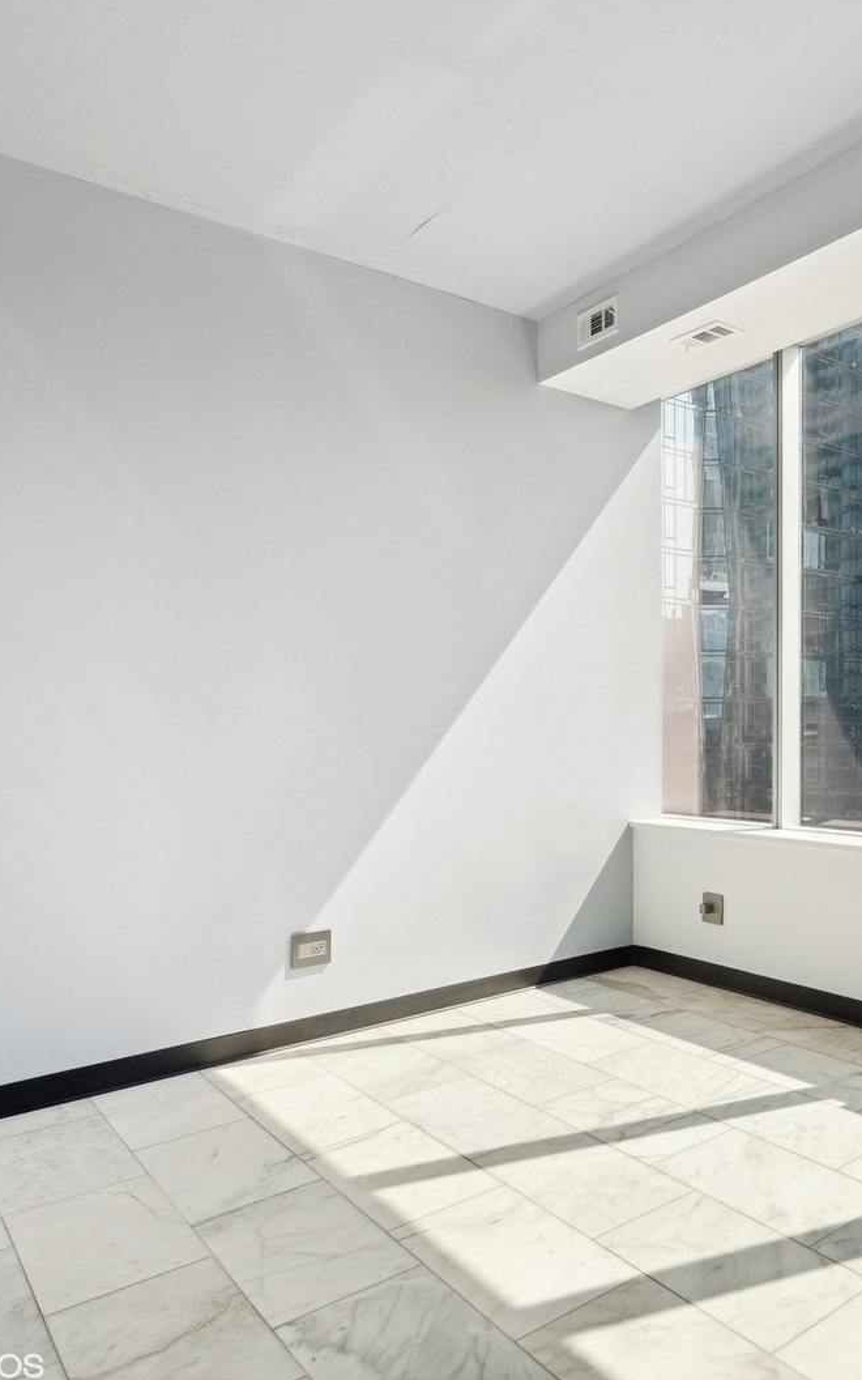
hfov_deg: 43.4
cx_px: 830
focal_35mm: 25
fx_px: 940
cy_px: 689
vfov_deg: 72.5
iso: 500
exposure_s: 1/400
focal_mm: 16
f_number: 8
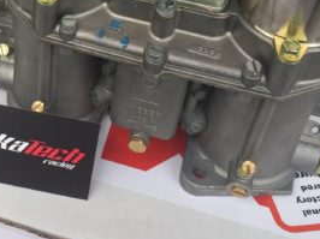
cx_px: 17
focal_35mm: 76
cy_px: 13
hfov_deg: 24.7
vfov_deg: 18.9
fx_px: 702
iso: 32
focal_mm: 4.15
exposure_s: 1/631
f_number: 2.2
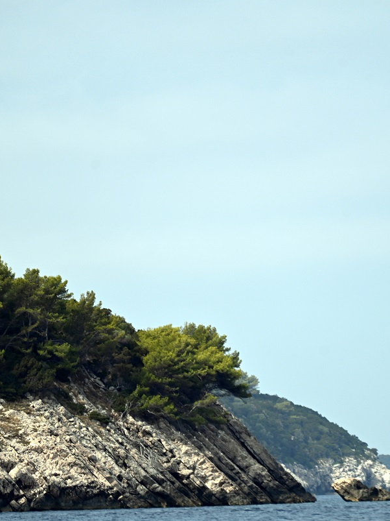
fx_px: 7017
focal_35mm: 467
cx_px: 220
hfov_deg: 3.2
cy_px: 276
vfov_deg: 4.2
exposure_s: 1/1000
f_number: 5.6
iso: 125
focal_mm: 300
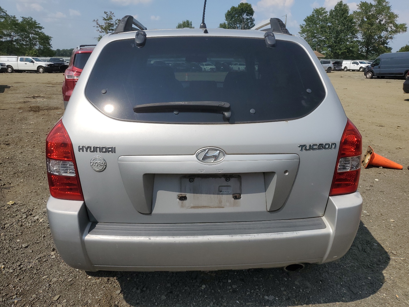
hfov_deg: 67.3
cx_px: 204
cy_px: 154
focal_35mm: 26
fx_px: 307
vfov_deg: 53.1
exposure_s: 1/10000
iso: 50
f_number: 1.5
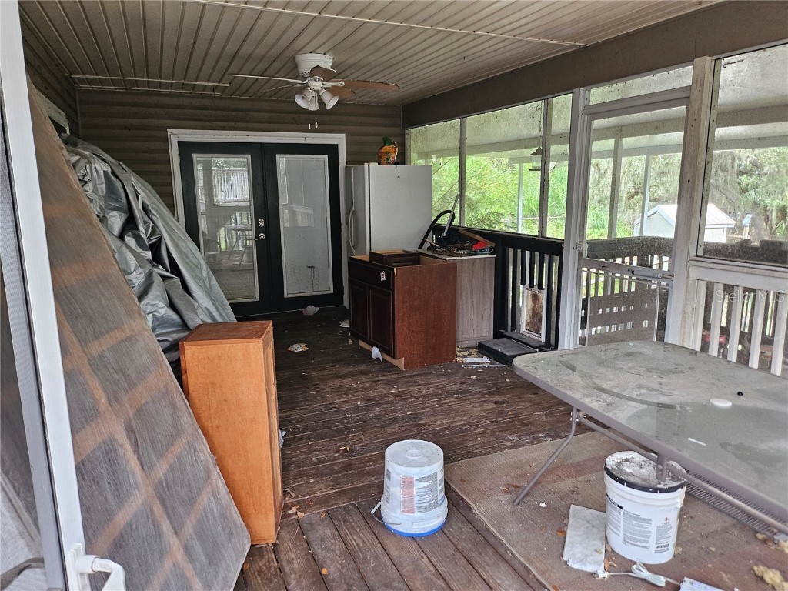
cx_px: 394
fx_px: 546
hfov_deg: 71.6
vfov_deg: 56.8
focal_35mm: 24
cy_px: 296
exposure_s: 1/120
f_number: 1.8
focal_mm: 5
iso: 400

:::

Would you set down the listing exactly, omitting pictures?

hfov_deg: 43.4
cx_px: 830
focal_35mm: 25
fx_px: 940
cy_px: 689
vfov_deg: 72.5
iso: 500
exposure_s: 1/400
focal_mm: 16
f_number: 8
cx_px: 17
focal_35mm: 76
cy_px: 13
hfov_deg: 24.7
vfov_deg: 18.9
fx_px: 702
iso: 32
focal_mm: 4.15
exposure_s: 1/631
f_number: 2.2
fx_px: 7017
focal_35mm: 467
cx_px: 220
hfov_deg: 3.2
cy_px: 276
vfov_deg: 4.2
exposure_s: 1/1000
f_number: 5.6
iso: 125
focal_mm: 300
hfov_deg: 67.3
cx_px: 204
cy_px: 154
focal_35mm: 26
fx_px: 307
vfov_deg: 53.1
exposure_s: 1/10000
iso: 50
f_number: 1.5
cx_px: 394
fx_px: 546
hfov_deg: 71.6
vfov_deg: 56.8
focal_35mm: 24
cy_px: 296
exposure_s: 1/120
f_number: 1.8
focal_mm: 5
iso: 400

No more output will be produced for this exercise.